= Anthony Pini =

Argentinian-born cellist (1902 - 1989)

Carlos Antonio Pini OBE (15 April 1902 – 1 January 1989) was a cellist, known as a soloist, orchestral section leader and chamber musician. He was principal cellist of five major British orchestras between 1932 and 1976, and a teacher at the Royal College of Music and the Guildhall School of Music and Drama.

==Life and career==
Pini was born in Buenos Aires, Argentina, the son of a Scottish mother and an Argentine father. The family was musical; Pini's younger brother Eugene achieved success as the leader of a tango band popular in the 1930s and 1940s. When Pini was ten he moved with his mother to Glasgow. He was educated there, and then joined a local orchestra, playing under Landon Ronald. He moved to London, playing in the Queen's Hall Light Orchestra. In 1926 he made the first of many broadcasts for the BBC, in Mozart's String Quartet, K 458.

In 1932 Sir Thomas Beecham invited Pini to lead the cello section of his new London Philharmonic Orchestra. In 1939 Pini moved to the BBC Symphony Orchestra and in 1943 he joined the Liverpool Philharmonic Orchestra. When Beecham set up the Royal Philharmonic Orchestra in 1947 he again invited Pini to be his principal cellist. Pini remained in the position for the rest of Beecham's life. In 1953 he was selected by Sir Adrian Boult to play in the orchestra for the Coronation of Elizabeth II. In 1964 he took his final orchestral post, leading the cellos in the orchestra of the Royal Opera House, Covent Garden, retiring in 1976.

Pini was a member of several chamber ensembles during his career, including the Brosa and Philharmonia string quartets.
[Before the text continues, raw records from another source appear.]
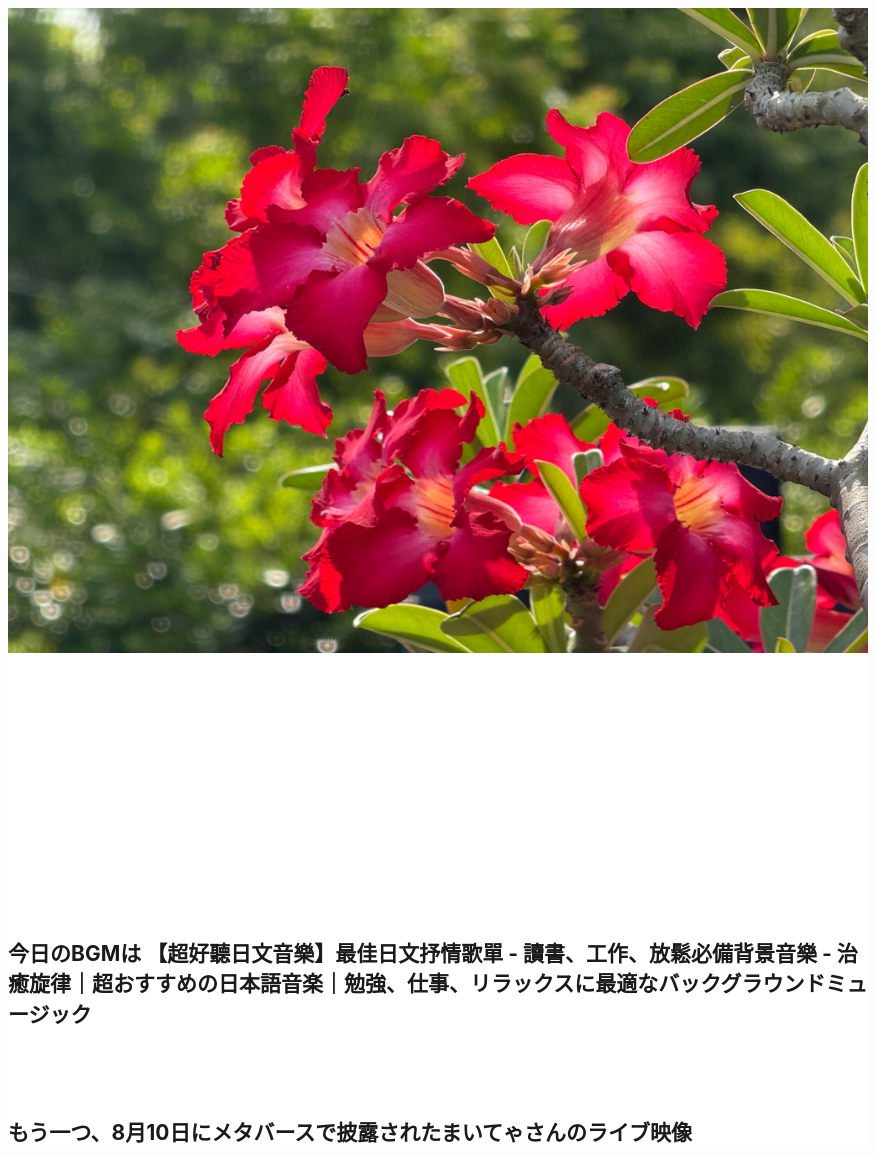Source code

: <a href="20250821_031.JPG" target="_blank"><img src="20250821_031.JPG" alt="サンプル画像" class="responsive-media"></a>

<br><br><br><br><br><br><br><br><br>

   
    
    

<br><br>
<h2><span class="yellow">今日のBGMは 【超好聽日文音樂】最佳日文抒情歌單 - 讀書、工作、放鬆必備背景音樂 - 治癒旋律｜超おすすめの日本語音楽｜勉強、仕事、リラックスに最適なバックグラウンドミュージック</span></h2>
<div class="youtube-wrapper">
<iframe width="560" height="315" src="https://www.youtube.com/embed/CSH_wfDSJz4?si=NXvNczrLIVYn5LDT" title="YouTube video player" frameborder="0" allow="accelerometer; autoplay; clipboard-write; encrypted-media; gyroscope; picture-in-picture; web-share" referrerpolicy="strict-origin-when-cross-origin" allowfullscreen></iframe>
    </div>



    
<br><br>
<h2><span class="yellow">もう一つ、8月10日にメタバースで披露されたまいてゃさんのライブ映像</span></h2>
<div class="youtube-wrapper">
<iframe width="560" height="315" src="https://www.youtube.com/embed/9K6bYnxUEgk?si=9IiGoC6GXRRTfA6I" title="YouTube video player" frameborder="0" allow="accelerometer; autoplay; clipboard-write; encrypted-media; gyroscope; picture-in-picture; web-share" referrerpolicy="strict-origin-when-cross-origin" allowfullscreen></iframe>
    </div>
Grove's Dictionary of Music and Musicians rates the Philharmonia recordings of Schubert's Death and the Maiden and Mozart's Hunt quartets as classics, and similarly rates Pini's recordings of Elgar's Cello Concerto (with the London Philharmonic and Eduard van Beinum) and Beethoven's Archduke Trio with Solomon and Henry Holst.

In later years Pini taught at the Royal College of Music and the Guildhall School of Music and Drama, where, in the words of The Times, "he passed on the classical virtues of his discreet but distinct style". His own instrument was a Grancino cello of 1696.

Pini was awarded the OBE in 1976. His son Carl became a well-known violinist, and led the New Philharmonia Orchestra in the 1970s.

Pini died at the age of 86 on New Year's Day 1989, in Barcombe, East Sussex.